Sand cats are extremely endangered. Indigenous to Israel and Jordan, they are extinct in the region, though another sub-species may still exist in the desert wastes of North Africa. Of the local sand cat species, Felis margarita (also known as “dune cats”) only 200 remain – all in Europe’s zoos.
So, when Rotem’s original mate Sela died, the Safari people began combing the world’s zoos for a replacement and last September, chose the husky male Kalahari, 3, from Sweden.
It was not love at first sight.
“We had expected that after the two young cats had met and been exposed one to the other properly, they would take to one another, but they didn’t,” says Horowitz. When put together during the day, the cats neither locked lips, nor talons for that matter. “They didn’t engage in hostile actions – they didn’t expose fangs, for instance,” she says. “What happened is we put them together – and nothing happened. They would look at one another but kept it platonic.”
Finally, reluctant to ask Sweden if their cat had a problem, and despite being concerned about war in the wee hours, the keepers decided to leave the cats shut up in the same room for the night.
“We don’t normally do that with sand cats because they’re so rare, and if they fight they could badly hurt each other,” Horowitz explains.
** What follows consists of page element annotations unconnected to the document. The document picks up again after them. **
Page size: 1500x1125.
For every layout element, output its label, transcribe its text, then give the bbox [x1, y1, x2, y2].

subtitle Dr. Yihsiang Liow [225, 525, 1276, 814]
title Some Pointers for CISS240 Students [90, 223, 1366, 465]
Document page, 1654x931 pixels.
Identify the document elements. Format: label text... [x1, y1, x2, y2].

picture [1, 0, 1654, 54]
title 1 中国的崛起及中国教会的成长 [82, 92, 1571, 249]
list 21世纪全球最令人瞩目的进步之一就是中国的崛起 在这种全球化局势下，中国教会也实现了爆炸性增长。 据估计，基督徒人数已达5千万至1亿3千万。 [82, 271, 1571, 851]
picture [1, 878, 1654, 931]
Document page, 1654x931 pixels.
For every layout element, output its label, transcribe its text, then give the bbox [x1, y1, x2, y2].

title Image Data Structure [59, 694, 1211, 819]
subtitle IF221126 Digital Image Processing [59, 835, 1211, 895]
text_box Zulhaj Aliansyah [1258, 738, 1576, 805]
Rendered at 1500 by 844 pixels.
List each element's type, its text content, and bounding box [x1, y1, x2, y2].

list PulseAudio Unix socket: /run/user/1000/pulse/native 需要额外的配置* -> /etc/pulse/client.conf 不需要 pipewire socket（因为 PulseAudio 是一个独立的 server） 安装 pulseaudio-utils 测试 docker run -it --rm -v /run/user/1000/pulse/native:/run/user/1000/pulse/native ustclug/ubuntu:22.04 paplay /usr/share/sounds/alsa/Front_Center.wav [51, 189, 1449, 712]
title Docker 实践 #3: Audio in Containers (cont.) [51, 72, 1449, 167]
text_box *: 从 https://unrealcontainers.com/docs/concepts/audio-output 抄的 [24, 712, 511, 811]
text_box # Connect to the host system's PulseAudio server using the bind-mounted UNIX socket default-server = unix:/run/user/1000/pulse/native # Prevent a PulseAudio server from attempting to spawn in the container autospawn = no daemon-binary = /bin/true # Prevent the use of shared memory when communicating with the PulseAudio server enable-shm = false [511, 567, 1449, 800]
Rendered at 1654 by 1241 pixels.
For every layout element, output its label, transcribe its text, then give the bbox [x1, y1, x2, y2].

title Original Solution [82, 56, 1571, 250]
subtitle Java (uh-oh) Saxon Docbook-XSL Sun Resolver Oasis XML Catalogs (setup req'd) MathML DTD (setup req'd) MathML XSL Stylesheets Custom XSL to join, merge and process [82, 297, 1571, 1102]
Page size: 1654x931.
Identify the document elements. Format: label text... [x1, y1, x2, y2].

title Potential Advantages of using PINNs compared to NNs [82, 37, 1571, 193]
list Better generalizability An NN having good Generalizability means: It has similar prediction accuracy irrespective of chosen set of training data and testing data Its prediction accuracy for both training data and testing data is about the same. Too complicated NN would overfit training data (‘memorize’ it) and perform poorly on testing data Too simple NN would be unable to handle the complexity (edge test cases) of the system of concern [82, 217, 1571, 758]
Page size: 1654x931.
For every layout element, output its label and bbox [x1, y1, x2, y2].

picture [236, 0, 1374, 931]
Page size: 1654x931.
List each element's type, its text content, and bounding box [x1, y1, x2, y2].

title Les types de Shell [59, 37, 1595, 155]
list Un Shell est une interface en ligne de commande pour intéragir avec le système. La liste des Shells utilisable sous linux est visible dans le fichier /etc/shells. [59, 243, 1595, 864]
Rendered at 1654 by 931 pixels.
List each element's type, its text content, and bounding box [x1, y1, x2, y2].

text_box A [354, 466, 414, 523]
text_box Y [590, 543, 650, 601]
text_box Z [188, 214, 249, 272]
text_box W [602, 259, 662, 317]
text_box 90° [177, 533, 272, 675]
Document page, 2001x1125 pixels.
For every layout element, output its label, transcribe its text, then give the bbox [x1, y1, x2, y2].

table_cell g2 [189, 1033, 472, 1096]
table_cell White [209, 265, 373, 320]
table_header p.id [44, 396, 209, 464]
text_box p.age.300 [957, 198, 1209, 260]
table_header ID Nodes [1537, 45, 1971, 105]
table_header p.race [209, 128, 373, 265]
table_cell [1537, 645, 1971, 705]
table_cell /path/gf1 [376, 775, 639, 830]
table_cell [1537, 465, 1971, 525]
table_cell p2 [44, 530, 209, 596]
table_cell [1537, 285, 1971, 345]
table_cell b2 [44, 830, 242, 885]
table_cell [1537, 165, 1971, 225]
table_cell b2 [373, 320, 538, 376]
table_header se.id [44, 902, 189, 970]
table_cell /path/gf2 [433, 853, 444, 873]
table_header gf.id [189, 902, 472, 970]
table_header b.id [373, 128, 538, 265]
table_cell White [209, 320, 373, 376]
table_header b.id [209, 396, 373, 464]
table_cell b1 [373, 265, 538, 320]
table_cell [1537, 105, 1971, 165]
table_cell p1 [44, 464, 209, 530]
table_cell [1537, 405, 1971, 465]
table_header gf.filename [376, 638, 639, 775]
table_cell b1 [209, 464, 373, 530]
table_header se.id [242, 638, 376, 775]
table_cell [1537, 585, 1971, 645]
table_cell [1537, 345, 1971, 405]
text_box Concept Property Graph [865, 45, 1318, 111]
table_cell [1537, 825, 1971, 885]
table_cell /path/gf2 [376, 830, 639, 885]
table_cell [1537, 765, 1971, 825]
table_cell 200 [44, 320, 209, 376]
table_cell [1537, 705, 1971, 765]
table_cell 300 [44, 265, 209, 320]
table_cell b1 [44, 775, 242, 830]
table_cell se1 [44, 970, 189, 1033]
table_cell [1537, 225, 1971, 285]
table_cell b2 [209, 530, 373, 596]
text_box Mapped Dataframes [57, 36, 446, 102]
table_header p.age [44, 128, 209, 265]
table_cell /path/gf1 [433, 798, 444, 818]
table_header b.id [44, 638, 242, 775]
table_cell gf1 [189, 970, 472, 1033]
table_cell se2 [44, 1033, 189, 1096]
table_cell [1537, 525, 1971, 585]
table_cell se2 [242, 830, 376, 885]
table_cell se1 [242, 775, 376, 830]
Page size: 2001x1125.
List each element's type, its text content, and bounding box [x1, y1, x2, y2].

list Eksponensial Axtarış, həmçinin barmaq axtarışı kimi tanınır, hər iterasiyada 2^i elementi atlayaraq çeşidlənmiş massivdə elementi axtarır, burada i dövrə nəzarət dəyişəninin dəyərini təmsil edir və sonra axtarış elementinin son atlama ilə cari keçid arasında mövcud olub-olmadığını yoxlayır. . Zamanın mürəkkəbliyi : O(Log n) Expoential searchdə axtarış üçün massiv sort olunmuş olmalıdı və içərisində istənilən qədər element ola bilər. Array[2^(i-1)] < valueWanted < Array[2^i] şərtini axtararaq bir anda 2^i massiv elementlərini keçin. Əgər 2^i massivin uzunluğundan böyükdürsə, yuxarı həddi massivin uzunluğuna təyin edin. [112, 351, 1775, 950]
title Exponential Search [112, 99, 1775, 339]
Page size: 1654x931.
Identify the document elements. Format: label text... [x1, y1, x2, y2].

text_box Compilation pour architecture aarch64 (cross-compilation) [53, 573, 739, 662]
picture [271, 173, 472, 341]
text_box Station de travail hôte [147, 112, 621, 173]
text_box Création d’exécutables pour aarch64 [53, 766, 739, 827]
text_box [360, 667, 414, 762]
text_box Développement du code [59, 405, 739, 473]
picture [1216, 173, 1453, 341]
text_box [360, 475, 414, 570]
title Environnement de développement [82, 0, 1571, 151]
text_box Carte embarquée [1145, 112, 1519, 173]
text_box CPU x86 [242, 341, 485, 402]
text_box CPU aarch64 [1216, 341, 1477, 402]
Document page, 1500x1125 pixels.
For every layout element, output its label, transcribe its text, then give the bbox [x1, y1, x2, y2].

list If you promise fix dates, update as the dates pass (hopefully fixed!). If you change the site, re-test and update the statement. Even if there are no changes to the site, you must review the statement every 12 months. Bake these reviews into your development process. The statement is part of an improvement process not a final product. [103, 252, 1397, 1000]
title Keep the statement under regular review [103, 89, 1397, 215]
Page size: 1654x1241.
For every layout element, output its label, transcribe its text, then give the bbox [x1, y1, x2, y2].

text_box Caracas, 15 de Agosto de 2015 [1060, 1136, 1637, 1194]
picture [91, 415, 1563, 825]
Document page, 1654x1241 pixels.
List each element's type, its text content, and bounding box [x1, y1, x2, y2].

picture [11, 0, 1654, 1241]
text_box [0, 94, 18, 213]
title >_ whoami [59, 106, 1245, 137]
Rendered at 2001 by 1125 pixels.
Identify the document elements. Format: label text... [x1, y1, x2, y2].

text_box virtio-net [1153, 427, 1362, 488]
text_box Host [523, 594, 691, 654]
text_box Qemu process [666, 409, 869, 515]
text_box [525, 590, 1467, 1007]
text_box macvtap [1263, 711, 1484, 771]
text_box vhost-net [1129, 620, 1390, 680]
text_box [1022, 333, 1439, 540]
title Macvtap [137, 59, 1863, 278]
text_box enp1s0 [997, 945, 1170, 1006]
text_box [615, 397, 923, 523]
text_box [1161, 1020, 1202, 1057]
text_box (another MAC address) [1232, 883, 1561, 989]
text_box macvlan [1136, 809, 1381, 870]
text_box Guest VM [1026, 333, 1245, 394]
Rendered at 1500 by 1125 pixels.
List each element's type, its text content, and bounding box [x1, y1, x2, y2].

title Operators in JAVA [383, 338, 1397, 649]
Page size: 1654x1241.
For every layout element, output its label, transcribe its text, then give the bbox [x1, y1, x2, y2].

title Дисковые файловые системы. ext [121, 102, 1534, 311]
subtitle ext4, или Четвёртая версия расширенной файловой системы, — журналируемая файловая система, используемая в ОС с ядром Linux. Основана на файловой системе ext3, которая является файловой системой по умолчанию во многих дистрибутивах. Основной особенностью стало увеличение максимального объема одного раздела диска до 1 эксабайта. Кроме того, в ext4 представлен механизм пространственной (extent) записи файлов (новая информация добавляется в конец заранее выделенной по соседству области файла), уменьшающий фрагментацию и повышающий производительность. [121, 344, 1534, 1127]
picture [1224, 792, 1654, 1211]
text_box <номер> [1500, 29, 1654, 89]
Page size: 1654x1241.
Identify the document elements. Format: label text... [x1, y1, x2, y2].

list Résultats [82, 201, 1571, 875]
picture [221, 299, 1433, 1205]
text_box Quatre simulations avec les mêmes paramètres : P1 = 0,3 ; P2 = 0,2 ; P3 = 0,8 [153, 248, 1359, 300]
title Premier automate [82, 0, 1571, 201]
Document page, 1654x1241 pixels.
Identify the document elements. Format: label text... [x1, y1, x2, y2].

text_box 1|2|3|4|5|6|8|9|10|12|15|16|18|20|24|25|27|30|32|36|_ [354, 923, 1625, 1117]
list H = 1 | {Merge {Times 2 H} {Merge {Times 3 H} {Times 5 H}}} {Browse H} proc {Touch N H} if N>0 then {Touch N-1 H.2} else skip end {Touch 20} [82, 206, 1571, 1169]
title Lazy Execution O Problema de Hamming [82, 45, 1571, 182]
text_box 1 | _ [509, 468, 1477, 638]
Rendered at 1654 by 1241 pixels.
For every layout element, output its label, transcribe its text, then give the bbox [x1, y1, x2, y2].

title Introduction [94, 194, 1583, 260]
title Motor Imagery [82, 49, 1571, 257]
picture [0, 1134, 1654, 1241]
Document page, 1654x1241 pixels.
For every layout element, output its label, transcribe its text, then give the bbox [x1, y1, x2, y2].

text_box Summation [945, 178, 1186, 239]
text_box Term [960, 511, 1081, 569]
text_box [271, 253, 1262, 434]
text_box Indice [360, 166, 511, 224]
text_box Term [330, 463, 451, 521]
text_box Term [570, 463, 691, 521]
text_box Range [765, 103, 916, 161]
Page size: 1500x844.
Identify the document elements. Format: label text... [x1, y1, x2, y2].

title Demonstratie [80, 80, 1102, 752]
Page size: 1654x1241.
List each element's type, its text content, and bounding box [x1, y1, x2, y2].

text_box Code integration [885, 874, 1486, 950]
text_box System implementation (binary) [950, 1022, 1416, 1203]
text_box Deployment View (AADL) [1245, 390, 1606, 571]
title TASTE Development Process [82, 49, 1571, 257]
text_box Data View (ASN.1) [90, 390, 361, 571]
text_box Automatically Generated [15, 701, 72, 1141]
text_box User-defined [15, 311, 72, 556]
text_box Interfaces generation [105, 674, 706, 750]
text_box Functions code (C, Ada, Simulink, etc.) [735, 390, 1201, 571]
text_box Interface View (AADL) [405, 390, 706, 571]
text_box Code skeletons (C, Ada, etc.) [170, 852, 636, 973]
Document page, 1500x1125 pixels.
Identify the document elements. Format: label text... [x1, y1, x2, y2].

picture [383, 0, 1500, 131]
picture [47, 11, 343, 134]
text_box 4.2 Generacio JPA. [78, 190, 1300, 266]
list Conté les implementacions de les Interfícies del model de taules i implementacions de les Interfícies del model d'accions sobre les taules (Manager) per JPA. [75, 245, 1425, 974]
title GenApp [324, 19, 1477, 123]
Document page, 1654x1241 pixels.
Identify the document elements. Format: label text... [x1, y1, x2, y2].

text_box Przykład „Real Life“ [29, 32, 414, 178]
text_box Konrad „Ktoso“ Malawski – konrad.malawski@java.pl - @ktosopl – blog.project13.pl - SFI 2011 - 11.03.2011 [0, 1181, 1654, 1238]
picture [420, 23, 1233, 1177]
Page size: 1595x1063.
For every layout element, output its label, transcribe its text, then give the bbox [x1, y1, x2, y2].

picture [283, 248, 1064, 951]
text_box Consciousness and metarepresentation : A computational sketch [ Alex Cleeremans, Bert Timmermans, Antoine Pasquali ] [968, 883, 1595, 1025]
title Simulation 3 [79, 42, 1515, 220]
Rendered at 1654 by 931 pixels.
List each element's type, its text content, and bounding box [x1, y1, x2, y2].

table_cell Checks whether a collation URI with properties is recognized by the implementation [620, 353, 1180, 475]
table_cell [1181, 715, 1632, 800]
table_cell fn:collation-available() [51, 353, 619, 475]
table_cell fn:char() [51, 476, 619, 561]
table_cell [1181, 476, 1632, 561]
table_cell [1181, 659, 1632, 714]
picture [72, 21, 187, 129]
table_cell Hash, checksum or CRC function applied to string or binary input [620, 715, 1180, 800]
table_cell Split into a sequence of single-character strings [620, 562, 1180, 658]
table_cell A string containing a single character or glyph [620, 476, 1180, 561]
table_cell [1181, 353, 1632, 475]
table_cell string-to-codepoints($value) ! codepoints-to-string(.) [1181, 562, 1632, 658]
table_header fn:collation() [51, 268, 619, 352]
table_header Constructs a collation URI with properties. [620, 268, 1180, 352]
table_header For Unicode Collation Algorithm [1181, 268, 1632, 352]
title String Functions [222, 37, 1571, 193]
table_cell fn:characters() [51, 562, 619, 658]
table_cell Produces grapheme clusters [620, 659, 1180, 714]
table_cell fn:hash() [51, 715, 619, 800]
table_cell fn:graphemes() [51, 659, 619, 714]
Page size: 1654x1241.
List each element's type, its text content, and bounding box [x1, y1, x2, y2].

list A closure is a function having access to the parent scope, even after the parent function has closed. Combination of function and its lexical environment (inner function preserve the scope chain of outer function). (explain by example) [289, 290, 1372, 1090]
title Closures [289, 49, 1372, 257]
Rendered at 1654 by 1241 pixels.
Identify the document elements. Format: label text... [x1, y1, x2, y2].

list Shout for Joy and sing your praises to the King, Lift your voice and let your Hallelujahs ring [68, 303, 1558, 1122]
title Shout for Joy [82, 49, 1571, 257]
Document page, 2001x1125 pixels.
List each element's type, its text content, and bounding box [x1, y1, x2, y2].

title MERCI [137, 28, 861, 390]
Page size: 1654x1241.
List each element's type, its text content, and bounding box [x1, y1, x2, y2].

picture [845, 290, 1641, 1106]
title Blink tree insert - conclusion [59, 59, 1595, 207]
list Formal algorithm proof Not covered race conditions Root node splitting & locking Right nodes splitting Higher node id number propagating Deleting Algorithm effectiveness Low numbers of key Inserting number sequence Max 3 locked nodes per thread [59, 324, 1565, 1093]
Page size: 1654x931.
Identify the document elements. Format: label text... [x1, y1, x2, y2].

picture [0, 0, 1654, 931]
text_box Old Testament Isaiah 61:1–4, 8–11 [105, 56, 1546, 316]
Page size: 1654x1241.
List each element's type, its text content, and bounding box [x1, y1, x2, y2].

Lo, they did notice that Rotem had grown rather rotund. And three weeks ago, the keepers arriving for their day shift saw three furballs in Rotem’s den. She is proving to be an excellent mother, they say.
Her mating with Sela of blessed memory had occurred in the cats’ open area, because they hadn’t been left alone for the night, so Rotem’s two previous pregnancies (after 60-69 day gestation) had been anticipated. Nobody had observed the union with Kalahari, but there aren’t many other options to explain the kittens.
All together now… Awww! :-)
There is a gorgeous video of the sand-cats at the Guardian (yes, I know).
Mazal tov to the sand-cat family! May your family grow to many more sand-cats, which together with the latest Aliya statistics thus increase both our human and animal potential. :-D
With all that good news I wish you all Shabbat Shalom!